Consigne 1 ::
Reprenez mot pour mot le passage de l'extrait sur l'initiative « Stop au Blackout » : commencez aux mots « Aujourd’hui, le Conseil » et arrêtez-vous après « avant tout concernée. ».
Consigne 2 ::
Reproduisez à l'identique les lignes de la liste, depuis son début jusqu'à la ligne qui contient « l pour trouver des solutions », celle-ci comprise. Laissez de côté les marqueurs d'image.

Extrait du document ::
************

Aujourd’hui, le Conseil Fédéral a adopté le contreprojet à l’initiative « de l’électricité pour tous en tout temps (Stop au Blackout) ». Déposée en février 2024 et munie de 129’000 signatures, cette initiative propose d’ajouter deux alinéas à l’article 89 de la Constitution : « l’approvisionnement en électricité doit être garanti en tout temps. À cet effet, la Confédération attribue les responsabilités » et « la production de l’électricité respecte l’environnement et le climat. Toute forme de production d’électricité respectueuse du climat est autorisée ». Bien que le mot « nucléaire » ne soit pas utilisé, tout converge pour indiquer que c’est bien cette forme d’énergie — décrite comme « propre » par les initiant-es — qui est avant tout concernée.

************

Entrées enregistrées
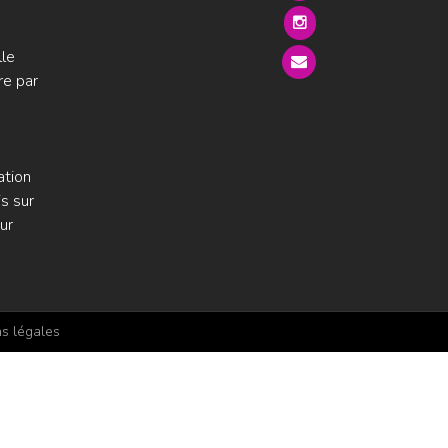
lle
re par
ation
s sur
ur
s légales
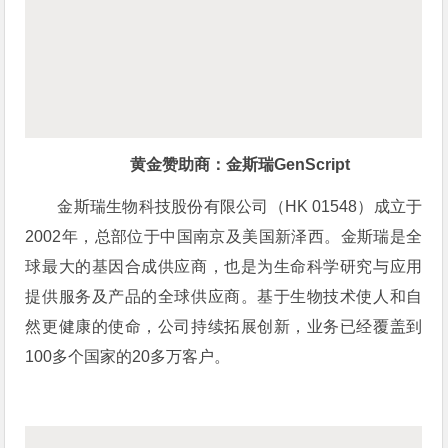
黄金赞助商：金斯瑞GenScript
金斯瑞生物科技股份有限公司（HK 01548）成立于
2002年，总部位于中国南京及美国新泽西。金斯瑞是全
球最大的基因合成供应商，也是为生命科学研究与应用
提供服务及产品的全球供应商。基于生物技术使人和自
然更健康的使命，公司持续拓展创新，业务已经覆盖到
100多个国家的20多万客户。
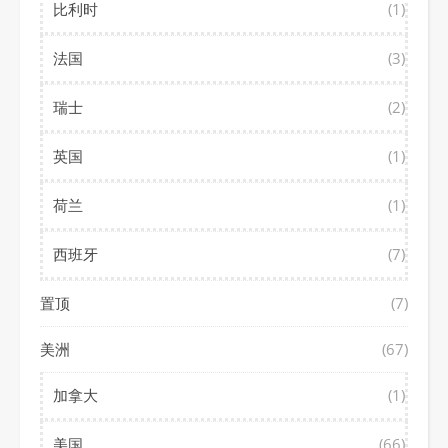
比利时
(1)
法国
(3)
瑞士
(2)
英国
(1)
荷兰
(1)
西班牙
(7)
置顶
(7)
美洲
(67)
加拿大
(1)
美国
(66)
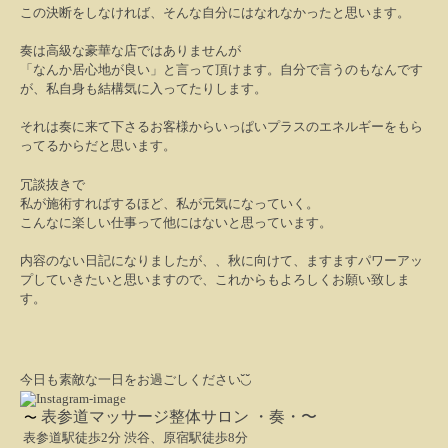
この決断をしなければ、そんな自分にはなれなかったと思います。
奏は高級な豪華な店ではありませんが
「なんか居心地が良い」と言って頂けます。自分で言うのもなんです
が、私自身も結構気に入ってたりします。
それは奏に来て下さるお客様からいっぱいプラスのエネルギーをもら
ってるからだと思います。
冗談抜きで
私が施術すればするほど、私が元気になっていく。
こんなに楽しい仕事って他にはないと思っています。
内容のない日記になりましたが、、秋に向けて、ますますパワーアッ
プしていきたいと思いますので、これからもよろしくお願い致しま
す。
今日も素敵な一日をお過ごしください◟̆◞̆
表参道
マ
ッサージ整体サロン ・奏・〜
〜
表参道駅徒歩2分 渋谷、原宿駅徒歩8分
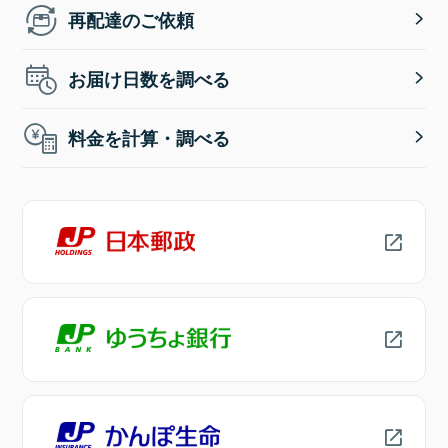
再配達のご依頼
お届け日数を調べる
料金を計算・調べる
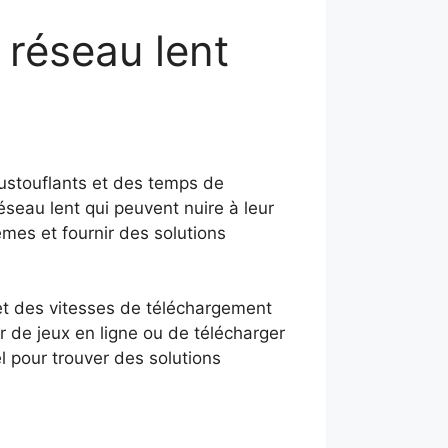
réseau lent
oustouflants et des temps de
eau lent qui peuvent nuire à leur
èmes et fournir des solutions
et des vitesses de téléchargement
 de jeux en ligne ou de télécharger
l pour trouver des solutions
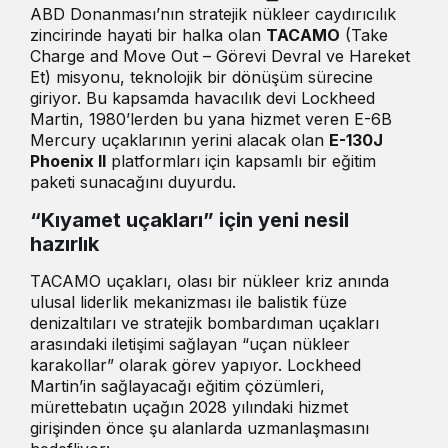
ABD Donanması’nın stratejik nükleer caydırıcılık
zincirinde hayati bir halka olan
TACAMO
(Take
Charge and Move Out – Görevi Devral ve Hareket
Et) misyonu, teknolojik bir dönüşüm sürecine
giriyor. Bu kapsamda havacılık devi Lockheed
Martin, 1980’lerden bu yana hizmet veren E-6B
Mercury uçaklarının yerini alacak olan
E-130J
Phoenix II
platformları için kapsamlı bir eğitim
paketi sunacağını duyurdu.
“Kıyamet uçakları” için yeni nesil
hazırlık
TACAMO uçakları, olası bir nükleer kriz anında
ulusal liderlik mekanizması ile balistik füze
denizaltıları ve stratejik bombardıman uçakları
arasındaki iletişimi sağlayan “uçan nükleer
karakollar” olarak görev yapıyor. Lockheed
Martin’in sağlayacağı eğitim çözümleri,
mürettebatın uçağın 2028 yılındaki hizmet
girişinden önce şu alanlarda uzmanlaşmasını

************

Résultat 1 ::
Aujourd’hui, le Conseil Fédéral a adopté le contreprojet à l’initiative « de l’électricité pour tous en tout temps (Stop au Blackout) ». Déposée en février 2024 et munie de 129’000 signatures, cette initiative propose d’ajouter deux alinéas à l’article 89 de la Constitution : « l’approvisionnement en électricité doit être garanti en tout temps. À cet effet, la Confédération attribue les responsabilités » et « la production de l’électricité respecte l’environnement et le climat. Toute forme de production d’électricité respectueuse du climat est autorisée ». Bien que le mot « nucléaire » ne soit pas utilisé, tout converge pour indiquer que c’est bien cette forme d’énergie — décrite comme « propre » par les initiant-es — qui est avant tout concernée.

Résultat 2 ::
lle
re par
ation
s sur
ur
s légales
黄金赞助商：金斯瑞GenScript
金斯瑞生物科技股份有限公司（HK 01548）成立于
2002年，总部位于中国南京及美国新泽西。金斯瑞是全
球最大的基因合成供应商，也是为生命科学研究与应用
提供服务及产品的全球供应商。基于生物技术使人和自
然更健康的使命，公司持续拓展创新，业务已经覆盖到
100多个国家的20多万客户。
比利时
(1)
法国
(3)
瑞士
(2)
英国
(1)
荷兰
(1)
西班牙
(7)
置顶
(7)
美洲
(67)
加拿大
(1)
美国
(66)
この決断をしなければ、そんな自分にはなれなかったと思います。
奏は高級な豪華な店ではありませんが
「なんか居心地が良い」と言って頂けます。自分で言うのもなんです
が、私自身も結構気に入ってたりします。
それは奏に来て下さるお客様からいっぱいプラスのエネルギーをもら
ってるからだと思います。
冗談抜きで
私が施術すればするほど、私が元気になっていく。
こんなに楽しい仕事って他にはないと思っています。
内容のない日記になりましたが、、秋に向けて、ますますパワーアッ
プしていきたいと思いますので、これからもよろしくお願い致しま
す。
今日も素敵な一日をお過ごしください◟̆◞̆
表参道
マ
ッサージ整体サロン ・奏・〜
〜
表参道駅徒歩2分 渋谷、原宿駅徒歩8分
再配達のご依頼
お届け日数を調べる
料金を計算・調べる
réseau lent
oustouflants et des temps de
eau lent qui peuvent nuire à leur
èmes et fournir des solutions
et des vitesses de téléchargement
 de jeux en ligne ou de télécharger
l pour trouver des solutions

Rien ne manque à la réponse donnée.